Investment growth is modeled using recurring contributions:
Future Value of Contributions = Contribution × [((1 + r)^n - 1) / r]
Where:
Contribution = monthly amount invested
r = monthly investment return
n = number of months
The monthly investment return is:
Monthly Return = (1 + Annual Return)^(1 / 12) - 1
Net worth comparison
The calculator compares estimated net worth between the two paths.
Simplified:
Payoff Path Net Worth = Home Equity + Investment Balance
Invest Path Net Worth = Home Equity + Investment Balance
The difference is:
Difference = Invest Path Net Worth - Payoff Path Net Worth
If the difference is positive, the invest path is ahead.
If the difference is negative, the payoff path is ahead.
Interest saved
Interest saved is calculated by comparing total interest paid between the regular mortgage schedule and the extra-payment schedule.

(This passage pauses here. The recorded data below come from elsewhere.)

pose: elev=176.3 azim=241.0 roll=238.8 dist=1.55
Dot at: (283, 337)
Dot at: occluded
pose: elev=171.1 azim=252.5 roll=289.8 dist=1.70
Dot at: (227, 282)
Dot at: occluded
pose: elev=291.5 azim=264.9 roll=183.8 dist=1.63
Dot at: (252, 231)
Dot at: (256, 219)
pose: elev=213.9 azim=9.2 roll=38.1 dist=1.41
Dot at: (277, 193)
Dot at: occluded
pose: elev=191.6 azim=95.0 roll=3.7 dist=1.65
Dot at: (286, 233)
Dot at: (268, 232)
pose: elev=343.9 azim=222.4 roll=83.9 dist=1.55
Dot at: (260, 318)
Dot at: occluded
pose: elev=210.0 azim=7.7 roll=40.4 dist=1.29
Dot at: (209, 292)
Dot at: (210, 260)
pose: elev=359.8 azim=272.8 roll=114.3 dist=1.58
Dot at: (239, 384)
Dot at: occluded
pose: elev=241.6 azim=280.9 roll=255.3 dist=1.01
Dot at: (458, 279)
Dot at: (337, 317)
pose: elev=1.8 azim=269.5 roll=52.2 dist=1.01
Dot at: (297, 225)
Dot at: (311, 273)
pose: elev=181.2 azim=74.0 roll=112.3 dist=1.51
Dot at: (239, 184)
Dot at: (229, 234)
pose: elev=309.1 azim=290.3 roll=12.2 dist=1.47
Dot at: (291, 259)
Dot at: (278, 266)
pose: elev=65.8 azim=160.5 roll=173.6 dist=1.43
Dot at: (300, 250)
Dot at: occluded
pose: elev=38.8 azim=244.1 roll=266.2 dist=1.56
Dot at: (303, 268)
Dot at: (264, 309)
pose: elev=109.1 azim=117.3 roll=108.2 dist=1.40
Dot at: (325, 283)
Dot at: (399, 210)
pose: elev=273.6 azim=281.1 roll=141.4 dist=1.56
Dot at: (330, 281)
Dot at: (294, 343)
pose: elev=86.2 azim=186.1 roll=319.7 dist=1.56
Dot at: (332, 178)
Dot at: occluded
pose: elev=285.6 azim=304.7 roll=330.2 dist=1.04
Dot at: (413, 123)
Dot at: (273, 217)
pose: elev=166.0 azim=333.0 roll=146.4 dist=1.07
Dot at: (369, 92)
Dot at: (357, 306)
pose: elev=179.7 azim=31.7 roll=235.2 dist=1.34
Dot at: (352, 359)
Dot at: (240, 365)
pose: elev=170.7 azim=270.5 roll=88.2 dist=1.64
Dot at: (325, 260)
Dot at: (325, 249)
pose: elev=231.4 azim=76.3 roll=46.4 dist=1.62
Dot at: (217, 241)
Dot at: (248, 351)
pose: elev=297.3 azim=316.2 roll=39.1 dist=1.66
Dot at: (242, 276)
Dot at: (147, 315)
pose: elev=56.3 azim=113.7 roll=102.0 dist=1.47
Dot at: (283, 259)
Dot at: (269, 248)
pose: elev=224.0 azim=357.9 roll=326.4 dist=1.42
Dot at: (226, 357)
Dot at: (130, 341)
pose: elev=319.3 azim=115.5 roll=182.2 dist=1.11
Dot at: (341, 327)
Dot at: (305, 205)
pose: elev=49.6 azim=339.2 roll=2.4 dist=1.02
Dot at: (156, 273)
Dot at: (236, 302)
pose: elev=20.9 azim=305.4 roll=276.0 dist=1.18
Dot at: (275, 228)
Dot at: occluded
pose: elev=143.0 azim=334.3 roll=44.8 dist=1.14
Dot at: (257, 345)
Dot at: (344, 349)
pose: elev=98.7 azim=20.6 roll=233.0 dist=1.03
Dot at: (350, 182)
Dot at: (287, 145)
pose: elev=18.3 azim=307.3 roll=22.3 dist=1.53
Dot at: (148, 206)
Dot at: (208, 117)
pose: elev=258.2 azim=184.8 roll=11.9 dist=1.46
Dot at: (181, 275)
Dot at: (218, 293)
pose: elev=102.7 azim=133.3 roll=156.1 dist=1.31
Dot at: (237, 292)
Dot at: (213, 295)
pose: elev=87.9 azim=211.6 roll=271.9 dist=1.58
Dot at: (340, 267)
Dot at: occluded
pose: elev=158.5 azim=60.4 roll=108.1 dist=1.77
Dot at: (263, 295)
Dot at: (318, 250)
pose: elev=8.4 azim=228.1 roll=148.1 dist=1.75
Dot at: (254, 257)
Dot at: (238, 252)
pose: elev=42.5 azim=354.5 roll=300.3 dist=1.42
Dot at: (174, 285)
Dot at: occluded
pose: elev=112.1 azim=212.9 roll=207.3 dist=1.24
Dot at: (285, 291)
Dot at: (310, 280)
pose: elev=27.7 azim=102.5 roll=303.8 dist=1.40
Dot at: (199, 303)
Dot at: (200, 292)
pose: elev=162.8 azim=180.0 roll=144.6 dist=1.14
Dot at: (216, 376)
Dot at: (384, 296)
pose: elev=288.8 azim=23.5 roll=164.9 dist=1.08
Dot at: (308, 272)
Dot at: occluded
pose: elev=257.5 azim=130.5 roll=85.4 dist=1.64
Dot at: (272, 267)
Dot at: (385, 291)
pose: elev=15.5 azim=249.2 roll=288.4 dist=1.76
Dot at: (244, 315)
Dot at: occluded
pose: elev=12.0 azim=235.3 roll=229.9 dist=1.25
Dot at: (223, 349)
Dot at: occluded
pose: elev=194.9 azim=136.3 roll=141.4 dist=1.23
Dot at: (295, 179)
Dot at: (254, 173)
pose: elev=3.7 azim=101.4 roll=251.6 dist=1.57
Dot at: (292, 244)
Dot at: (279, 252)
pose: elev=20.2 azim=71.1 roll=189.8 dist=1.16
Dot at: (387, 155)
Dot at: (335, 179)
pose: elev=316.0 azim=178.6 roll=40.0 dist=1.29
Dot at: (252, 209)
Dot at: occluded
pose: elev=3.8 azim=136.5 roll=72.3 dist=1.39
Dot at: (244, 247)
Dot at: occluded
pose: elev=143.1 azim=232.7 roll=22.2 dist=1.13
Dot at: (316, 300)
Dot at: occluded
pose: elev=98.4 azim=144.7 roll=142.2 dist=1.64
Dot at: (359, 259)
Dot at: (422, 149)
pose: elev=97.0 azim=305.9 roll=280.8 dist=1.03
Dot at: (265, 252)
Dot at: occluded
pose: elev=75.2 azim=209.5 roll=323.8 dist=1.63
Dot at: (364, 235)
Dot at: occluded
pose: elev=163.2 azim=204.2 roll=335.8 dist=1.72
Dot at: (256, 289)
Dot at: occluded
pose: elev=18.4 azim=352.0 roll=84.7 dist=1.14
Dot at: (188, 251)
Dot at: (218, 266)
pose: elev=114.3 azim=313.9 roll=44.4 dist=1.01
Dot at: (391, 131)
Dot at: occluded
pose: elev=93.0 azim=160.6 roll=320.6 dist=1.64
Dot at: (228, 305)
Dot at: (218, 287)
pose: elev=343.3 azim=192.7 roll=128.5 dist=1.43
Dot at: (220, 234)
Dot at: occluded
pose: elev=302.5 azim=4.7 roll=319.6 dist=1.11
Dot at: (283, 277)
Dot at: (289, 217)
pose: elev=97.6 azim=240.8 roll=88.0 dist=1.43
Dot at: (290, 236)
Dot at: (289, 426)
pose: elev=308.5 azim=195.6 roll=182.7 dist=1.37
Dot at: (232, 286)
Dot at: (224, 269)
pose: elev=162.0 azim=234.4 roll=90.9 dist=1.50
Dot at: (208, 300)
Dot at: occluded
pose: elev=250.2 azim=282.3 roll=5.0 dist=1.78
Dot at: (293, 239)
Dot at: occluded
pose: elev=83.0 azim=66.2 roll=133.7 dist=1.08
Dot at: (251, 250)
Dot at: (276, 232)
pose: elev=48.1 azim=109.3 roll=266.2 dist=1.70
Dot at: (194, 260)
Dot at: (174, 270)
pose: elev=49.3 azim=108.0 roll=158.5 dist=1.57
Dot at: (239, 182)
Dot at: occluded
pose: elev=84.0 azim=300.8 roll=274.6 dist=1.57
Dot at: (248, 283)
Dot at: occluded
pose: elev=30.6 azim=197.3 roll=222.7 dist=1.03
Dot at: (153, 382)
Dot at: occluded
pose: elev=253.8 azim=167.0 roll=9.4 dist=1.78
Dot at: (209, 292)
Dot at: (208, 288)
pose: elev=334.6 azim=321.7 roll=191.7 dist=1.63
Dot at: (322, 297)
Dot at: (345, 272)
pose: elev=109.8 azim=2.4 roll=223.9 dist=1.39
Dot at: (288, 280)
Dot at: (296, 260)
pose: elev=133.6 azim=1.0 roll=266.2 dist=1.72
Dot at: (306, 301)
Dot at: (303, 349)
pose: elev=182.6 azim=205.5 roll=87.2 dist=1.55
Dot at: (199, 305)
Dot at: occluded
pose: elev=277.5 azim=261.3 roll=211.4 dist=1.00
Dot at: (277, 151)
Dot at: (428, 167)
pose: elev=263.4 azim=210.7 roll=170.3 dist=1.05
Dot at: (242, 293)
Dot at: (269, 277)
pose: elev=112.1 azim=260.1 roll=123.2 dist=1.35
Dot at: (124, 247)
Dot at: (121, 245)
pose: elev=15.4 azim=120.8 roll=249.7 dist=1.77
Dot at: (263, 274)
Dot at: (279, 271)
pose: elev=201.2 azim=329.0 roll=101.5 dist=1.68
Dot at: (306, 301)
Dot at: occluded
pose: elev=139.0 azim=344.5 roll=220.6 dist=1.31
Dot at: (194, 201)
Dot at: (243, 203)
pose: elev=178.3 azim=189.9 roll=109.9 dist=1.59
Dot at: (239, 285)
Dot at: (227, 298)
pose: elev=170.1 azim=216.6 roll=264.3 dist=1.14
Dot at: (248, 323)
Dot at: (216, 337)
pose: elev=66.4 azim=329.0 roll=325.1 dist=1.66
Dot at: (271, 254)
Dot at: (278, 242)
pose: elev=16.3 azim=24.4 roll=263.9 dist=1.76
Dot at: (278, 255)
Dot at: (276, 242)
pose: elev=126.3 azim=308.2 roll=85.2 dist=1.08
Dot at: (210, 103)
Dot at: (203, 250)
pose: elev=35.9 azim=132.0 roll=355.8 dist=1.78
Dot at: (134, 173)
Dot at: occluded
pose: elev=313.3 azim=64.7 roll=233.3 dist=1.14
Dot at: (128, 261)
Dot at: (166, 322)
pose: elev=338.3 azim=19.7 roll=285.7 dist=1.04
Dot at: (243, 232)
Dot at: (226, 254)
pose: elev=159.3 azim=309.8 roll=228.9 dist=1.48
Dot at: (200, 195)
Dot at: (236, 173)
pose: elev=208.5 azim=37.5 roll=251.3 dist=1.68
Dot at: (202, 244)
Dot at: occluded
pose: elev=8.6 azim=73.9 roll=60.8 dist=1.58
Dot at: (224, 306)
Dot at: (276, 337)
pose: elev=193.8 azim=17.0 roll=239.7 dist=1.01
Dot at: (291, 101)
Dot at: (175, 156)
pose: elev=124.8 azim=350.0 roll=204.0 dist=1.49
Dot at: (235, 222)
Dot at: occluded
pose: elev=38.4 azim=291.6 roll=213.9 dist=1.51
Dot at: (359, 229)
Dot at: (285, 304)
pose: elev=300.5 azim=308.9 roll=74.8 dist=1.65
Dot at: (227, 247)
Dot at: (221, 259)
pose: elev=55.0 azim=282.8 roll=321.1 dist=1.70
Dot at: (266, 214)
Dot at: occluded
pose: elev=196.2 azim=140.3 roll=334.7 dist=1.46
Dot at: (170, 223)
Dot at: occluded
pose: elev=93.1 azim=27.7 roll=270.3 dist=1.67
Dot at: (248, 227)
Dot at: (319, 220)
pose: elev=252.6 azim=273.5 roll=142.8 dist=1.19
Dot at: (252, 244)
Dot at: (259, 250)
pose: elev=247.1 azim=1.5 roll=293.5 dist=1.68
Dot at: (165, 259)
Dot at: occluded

Interest Saved = Interest Without Extra Payments - Interest With Extra Payments
Example calculation
Example assumptions:
Mortgage balance: $300,000
Mortgage rate: 4%
Remaining term: 25 years
Extra monthly amount: $500
Expected investment return: 7%
Time horizon: 25 years
The calculator compares:
Scenario A: $500/month goes toward extra mortgage payments
Scenario B: $500/month is invested
The payoff scenario may reduce mortgage interest and shorten the loan.
The invest scenario may produce a larger portfolio if investment returns are higher than the mortgage rate, but that return is not guaranteed.
Important tradeoffs
This calculator is not only about the highest final number.
Paying off a mortgage can offer:
- lower debt
- lower required monthly expenses
- psychological comfort
- guaranteed interest savings
- reduced financial pressure
Investing can offer:
- higher expected return
- better liquidity
- more diversification
- higher long-term upside
- more flexibility
The better choice depends on risk tolerance, interest rate, investment return, taxes, liquidity needs, and personal preference.
What this calculator does not account for
This calculator does not fully model:
- refinancing
- variable interest rates
- early repayment penalties
- mortgage tax deductions
- investment tax rules
- property taxes
- insurance
- maintenance
- changes in home value
- market volatility
- emergency liquidity needs
- behavioral risk
Best way to use this calculator
Use conservative investment assumptions first.
Then test:
- lower return assumptions
- higher mortgage rates
- different extra payment amounts
- shorter and longer time horizons
If the result only works with optimistic return assumptions, it may not be a strong planning case.
Changelog
April 2026
Initial public methodology page created.